WORK INSTRUCTIONS - Each line below from the one containing "staining of papillary" through the one containing "of human seminoma" is to be given again exactly, and no line outside that span.

<<<<

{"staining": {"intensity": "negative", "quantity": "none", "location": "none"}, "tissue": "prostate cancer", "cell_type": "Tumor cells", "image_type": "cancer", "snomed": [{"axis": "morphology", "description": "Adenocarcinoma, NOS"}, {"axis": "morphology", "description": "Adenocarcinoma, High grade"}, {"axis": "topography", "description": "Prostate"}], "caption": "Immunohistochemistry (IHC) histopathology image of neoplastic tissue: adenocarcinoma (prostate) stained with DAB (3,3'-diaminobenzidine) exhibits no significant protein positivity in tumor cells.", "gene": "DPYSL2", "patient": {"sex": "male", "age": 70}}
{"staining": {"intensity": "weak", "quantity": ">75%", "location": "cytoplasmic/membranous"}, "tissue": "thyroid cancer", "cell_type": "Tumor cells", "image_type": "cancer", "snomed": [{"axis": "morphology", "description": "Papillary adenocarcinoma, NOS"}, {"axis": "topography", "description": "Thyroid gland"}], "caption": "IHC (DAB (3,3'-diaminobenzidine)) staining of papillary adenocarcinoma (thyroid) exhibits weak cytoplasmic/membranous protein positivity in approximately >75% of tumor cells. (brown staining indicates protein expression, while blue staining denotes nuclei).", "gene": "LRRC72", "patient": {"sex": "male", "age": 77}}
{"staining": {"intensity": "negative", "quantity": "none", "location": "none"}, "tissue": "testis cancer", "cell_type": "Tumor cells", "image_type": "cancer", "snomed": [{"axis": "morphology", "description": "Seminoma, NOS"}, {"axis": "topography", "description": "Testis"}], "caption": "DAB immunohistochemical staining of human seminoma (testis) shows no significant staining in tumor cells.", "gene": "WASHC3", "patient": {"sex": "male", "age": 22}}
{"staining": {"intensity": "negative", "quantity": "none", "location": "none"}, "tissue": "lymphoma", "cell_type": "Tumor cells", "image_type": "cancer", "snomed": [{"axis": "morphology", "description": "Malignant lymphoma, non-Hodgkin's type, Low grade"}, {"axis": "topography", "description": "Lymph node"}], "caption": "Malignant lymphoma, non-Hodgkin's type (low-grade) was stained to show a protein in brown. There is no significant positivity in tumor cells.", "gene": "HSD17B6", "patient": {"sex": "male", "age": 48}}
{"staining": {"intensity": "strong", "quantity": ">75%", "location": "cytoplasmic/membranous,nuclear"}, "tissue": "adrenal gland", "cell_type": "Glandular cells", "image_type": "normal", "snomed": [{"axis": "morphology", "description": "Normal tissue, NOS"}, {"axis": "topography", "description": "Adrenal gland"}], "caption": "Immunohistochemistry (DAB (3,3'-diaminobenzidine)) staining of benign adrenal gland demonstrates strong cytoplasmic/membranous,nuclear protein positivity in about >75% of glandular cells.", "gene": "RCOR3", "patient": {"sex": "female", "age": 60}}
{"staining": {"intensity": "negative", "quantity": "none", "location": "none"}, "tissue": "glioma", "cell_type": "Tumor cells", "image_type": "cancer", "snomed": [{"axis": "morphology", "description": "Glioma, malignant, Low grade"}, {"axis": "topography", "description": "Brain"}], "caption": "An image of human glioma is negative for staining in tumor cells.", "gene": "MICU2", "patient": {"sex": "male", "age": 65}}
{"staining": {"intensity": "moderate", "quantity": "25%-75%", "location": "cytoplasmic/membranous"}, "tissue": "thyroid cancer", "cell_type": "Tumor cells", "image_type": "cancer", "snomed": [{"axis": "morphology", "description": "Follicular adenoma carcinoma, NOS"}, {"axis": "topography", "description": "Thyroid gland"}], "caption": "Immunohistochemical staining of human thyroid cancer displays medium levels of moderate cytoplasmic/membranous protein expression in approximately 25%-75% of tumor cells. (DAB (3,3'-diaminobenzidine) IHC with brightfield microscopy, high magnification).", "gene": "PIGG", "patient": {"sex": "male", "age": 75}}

>>>>

RESULT OF THIS EXERCISE -
{"staining": {"intensity": "weak", "quantity": ">75%", "location": "cytoplasmic/membranous"}, "tissue": "thyroid cancer", "cell_type": "Tumor cells", "image_type": "cancer", "snomed": [{"axis": "morphology", "description": "Papillary adenocarcinoma, NOS"}, {"axis": "topography", "description": "Thyroid gland"}], "caption": "IHC (DAB (3,3'-diaminobenzidine)) staining of papillary adenocarcinoma (thyroid) exhibits weak cytoplasmic/membranous protein positivity in approximately >75% of tumor cells. (brown staining indicates protein expression, while blue staining denotes nuclei).", "gene": "LRRC72", "patient": {"sex": "male", "age": 77}}
{"staining": {"intensity": "negative", "quantity": "none", "location": "none"}, "tissue": "testis cancer", "cell_type": "Tumor cells", "image_type": "cancer", "snomed": [{"axis": "morphology", "description": "Seminoma, NOS"}, {"axis": "topography", "description": "Testis"}], "caption": "DAB immunohistochemical staining of human seminoma (testis) shows no significant staining in tumor cells.", "gene": "WASHC3", "patient": {"sex": "male", "age": 22}}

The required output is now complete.